Tuesday, January 25, 2011

When is to old actually to old?

     Ive heard this topic several times not only on my time line (twitter), but also in other blogs, on  facebook, myspace, BGC forums, some of everywhere. The biggest issue with this question is the fact that this is actually an issue. I've dated older and younger guys. Me myself, I prefer younger guys, and it's not for reasons that most people may think. It's a whole new ballgame when you're in it for the right reasons.
     I used to think that it was strange that I wasn't attracted to older men. For some reason the though of someone telling me what to do, thinking that they knew more than me, or even feeling a sense of control because of the age bracket bothered me. I've dated older men. Men anywhere from four, to twenty-four years older than me have had a chance to get to know me on a level a little past friendship. It's all the same to me with them all. Either they're telling me what I need to do with my life, or what I'm not doing right. The fact that I've never had a father, and that I don't need or want one now, made this an impossible hurdle to jump.
     Now loads of people think the reason for older people wanting a younger mate has something to do with the person being inexperienced in life. Contrary to that belief in most cases it's not that reason at all. Younger people haven't been tainted by bad experiences, or heartbreak. For the most part they're full of new energy, ready to explore the world, and more willing to trust something new easier than others that have been hurt in past relationships.
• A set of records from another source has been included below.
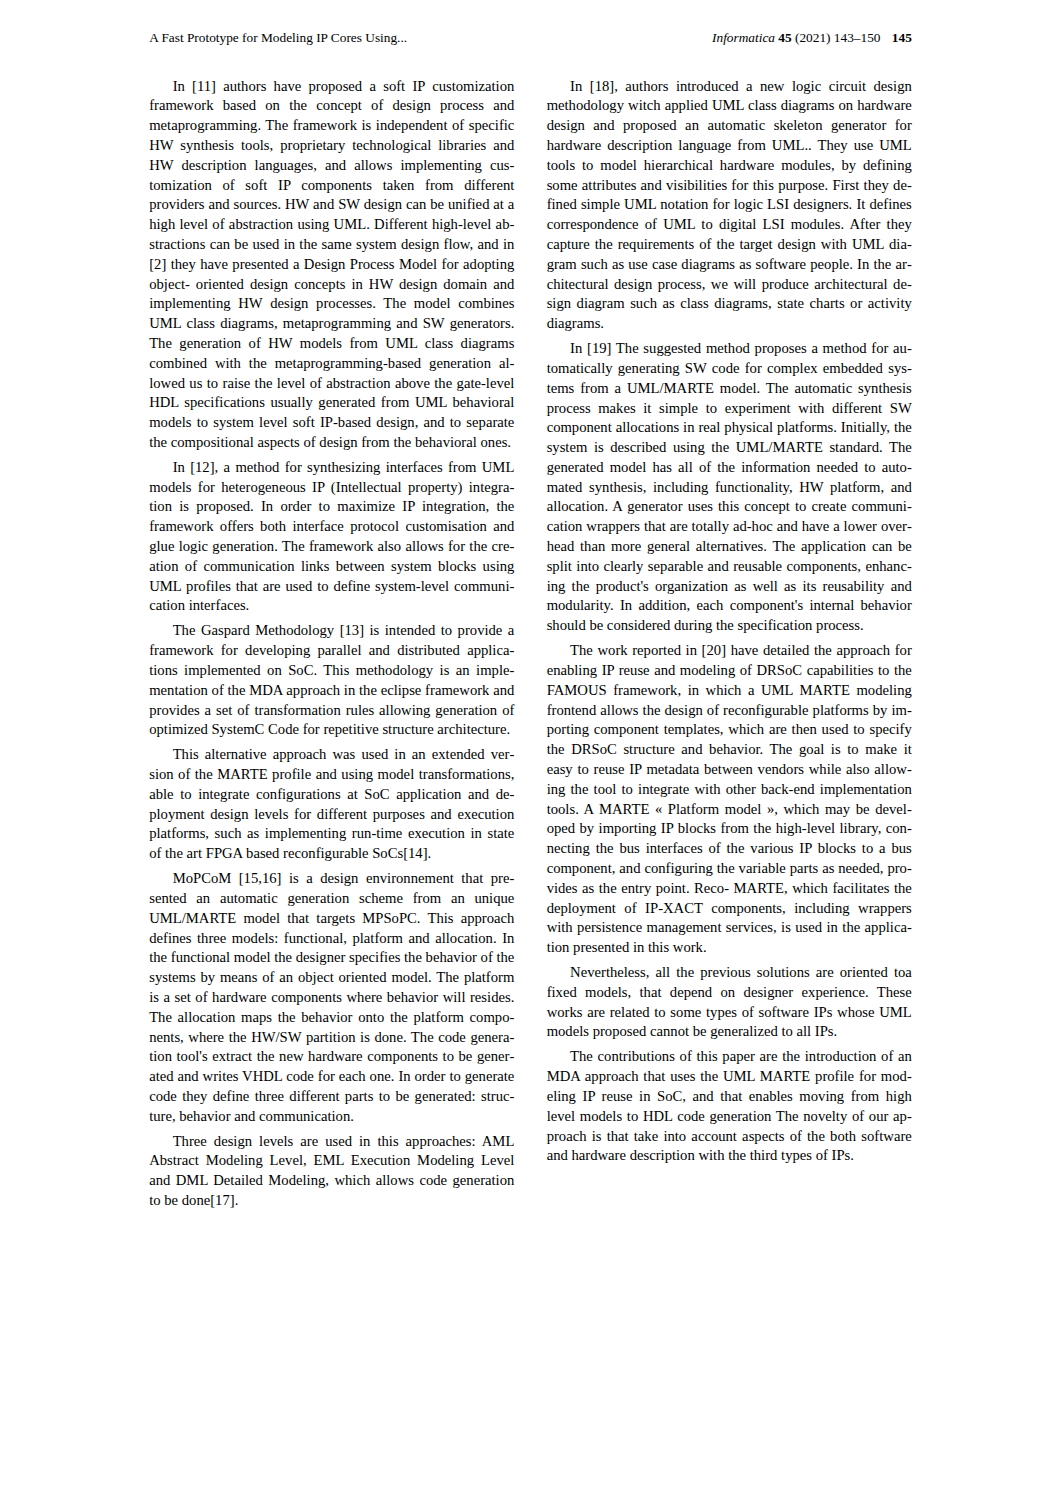A Fast Prototype for Modeling IP Cores Using...
Informatica 45 (2021) 143–150 145
In [11] authors have proposed a soft IP customization framework based on the concept of design process and metaprogramming. The framework is independent of specific HW synthesis tools, proprietary technological libraries and HW description languages, and allows implementing customization of soft IP components taken from different providers and sources. HW and SW design can be unified at a high level of abstraction using UML. Different high-level abstractions can be used in the same system design flow, and in [2] they have presented a Design Process Model for adopting object- oriented design concepts in HW design domain and implementing HW design processes. The model combines UML class diagrams, metaprogramming and SW generators. The generation of HW models from UML class diagrams combined with the metaprogramming-based generation allowed us to raise the level of abstraction above the gate-level HDL specifications usually generated from UML behavioral models to system level soft IP-based design, and to separate the compositional aspects of design from the behavioral ones.
In [12], a method for synthesizing interfaces from UML models for heterogeneous IP (Intellectual property) integration is proposed. In order to maximize IP integration, the framework offers both interface protocol customisation and glue logic generation. The framework also allows for the creation of communication links between system blocks using UML profiles that are used to define system-level communication interfaces.
The Gaspard Methodology [13] is intended to provide a framework for developing parallel and distributed applications implemented on SoC. This methodology is an implementation of the MDA approach in the eclipse framework and provides a set of transformation rules allowing generation of optimized SystemC Code for repetitive structure architecture.
This alternative approach was used in an extended version of the MARTE profile and using model transformations, able to integrate configurations at SoC application and deployment design levels for different purposes and execution platforms, such as implementing run-time execution in state of the art FPGA based reconfigurable SoCs[14].
MoPCoM [15,16] is a design environnement that presented an automatic generation scheme from an unique UML/MARTE model that targets MPSoPC. This approach defines three models: functional, platform and allocation. In the functional model the designer specifies the behavior of the systems by means of an object oriented model. The platform is a set of hardware components where behavior will resides. The allocation maps the behavior onto the platform components, where the HW/SW partition is done. The code generation tool's extract the new hardware components to be generated and writes VHDL code for each one. In order to generate code they define three different parts to be generated: structure, behavior and communication.
Three design levels are used in this approaches: AML Abstract Modeling Level, EML Execution Modeling Level and DML Detailed Modeling, which allows code generation to be done[17].
In [18], authors introduced a new logic circuit design methodology witch applied UML class diagrams on hardware design and proposed an automatic skeleton generator for hardware description language from UML.. They use UML tools to model hierarchical hardware modules, by defining some attributes and visibilities for this purpose. First they defined simple UML notation for logic LSI designers. It defines correspondence of UML to digital LSI modules. After they capture the requirements of the target design with UML diagram such as use case diagrams as software people. In the architectural design process, we will produce architectural design diagram such as class diagrams, state charts or activity diagrams.
In [19] The suggested method proposes a method for automatically generating SW code for complex embedded systems from a UML/MARTE model. The automatic synthesis process makes it simple to experiment with different SW component allocations in real physical platforms. Initially, the system is described using the UML/MARTE standard. The generated model has all of the information needed to automated synthesis, including functionality, HW platform, and allocation. A generator uses this concept to create communication wrappers that are totally ad-hoc and have a lower overhead than more general alternatives. The application can be split into clearly separable and reusable components, enhancing the product's organization as well as its reusability and modularity. In addition, each component's internal behavior should be considered during the specification process.
The work reported in [20] have detailed the approach for enabling IP reuse and modeling of DRSoC capabilities to the FAMOUS framework, in which a UML MARTE modeling frontend allows the design of reconfigurable platforms by importing component templates, which are then used to specify the DRSoC structure and behavior. The goal is to make it easy to reuse IP metadata between vendors while also allowing the tool to integrate with other back-end implementation tools. A MARTE « Platform model », which may be developed by importing IP blocks from the high-level library, connecting the bus interfaces of the various IP blocks to a bus component, and configuring the variable parts as needed, provides as the entry point. Reco- MARTE, which facilitates the deployment of IP-XACT components, including wrappers with persistence management services, is used in the application presented in this work.
Nevertheless, all the previous solutions are oriented toa fixed models, that depend on designer experience. These works are related to some types of software IPs whose UML models proposed cannot be generalized to all IPs.
The contributions of this paper are the introduction of an MDA approach that uses the UML MARTE profile for modeling IP reuse in SoC, and that enables moving from high level models to HDL code generation The novelty of our approach is that take into account aspects of the both software and hardware description with the third types of IPs.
They also appreciate what you've been  through in life, instead of trying to tell you what you need to do to fix yours. Young minds in my opinion offer new adventure, fresh ideas, and an eagerness to belong to something meaningful. All in all I think younger beings add that much needed excitement to your life.
     Now there is a downfall. In most situations, younger people have much less to offer, and at times can be a bit of a handful. They have all this energy, and sometimes it can be overwhelming. But what's life with out a challenge right? The last couple of people that I've dated have been younger than me. The very last person that I met is 11 years younger than me. But is this really to big of an age gap. I don't think so.
     My last love interest didn't start out that way at all. It started out as a friendly chatting situation, and over several months turned into something completely different. It's kinda funny though being that neither of us ever knew where the whole thing was going, but decided to let it flow in the direction that our emotions led it. It turned into something beautiful, unexpected, but beautiful. I at one point found myself asking the question, "isn't he too young." But once I thought about the reasons why it happened, it no longer bothered me. After all, age is only a number.
     So I guess the real question to it all is whose job is it to determine what is acceptable, and what's not. Ultimately I think it's up to the two individuals in the relationship. Whether you, the outsider, think that it's strange that an older person is dating a younger person isn't really your business. Yes you are free to have your opinion about subjects, events, or  general, day to day things that you may encounter. But in the end your opinion counts for nothing other than your own sense of self worth, or involvement in things deemed worthy of discussion.In the end I say if the two are happy, then let them be. What are your thoughts on the matter. 


Tray.

Monday, January 24, 2011

Deep In Thought

     Sometimes I get in a mood that I can't explain for the life of me.  It's times like this that I really need those that I feel closest to for comfort. It's when day to day events that make me think about some of the choices that I've made in life, especially choices that sat me back helping others move forward, seem to be the epitome of my current situation. I always ask myself why is it that the things that I want most in life, and more importantly the thinks that I NEED, seem so far out of reach. I guess it's an age old question that for some of us will never be answered. I love life, but sometimes you kinda wonder if it's really worth living. No I'm not at all suicidal, just questioning the aspects of existing in a world so full of sadness and misfortune. I think I am blessed to be who I am. There are those that are worse off that I am. Then you have those whom have lives far more fulfilling and privileged than mine, and complain about how much they hate it. I mean when is enough enough. No I don't need diamonds, fast cars, nor do I need all the things that turn heads and draw attention. All I need is enough to stand on my own two feet. The bare necessities in life that allows one to be free from depending on others. Love really don't pay the bills, and it sure as hell don't fill your stomach. But it can give you a reason to move forward and keep trying. That's why I continue to love me, push myself, and not let simple worldly things get in the way of where I need to be. I Love Me... Even if no one else does.

Tray

Friday, January 14, 2011

Not What I Am

     I am the epitome of what should, has, and could have been.
    
     Time lost at sea, solar eclipses, and water logged bridges headed nowhere in time.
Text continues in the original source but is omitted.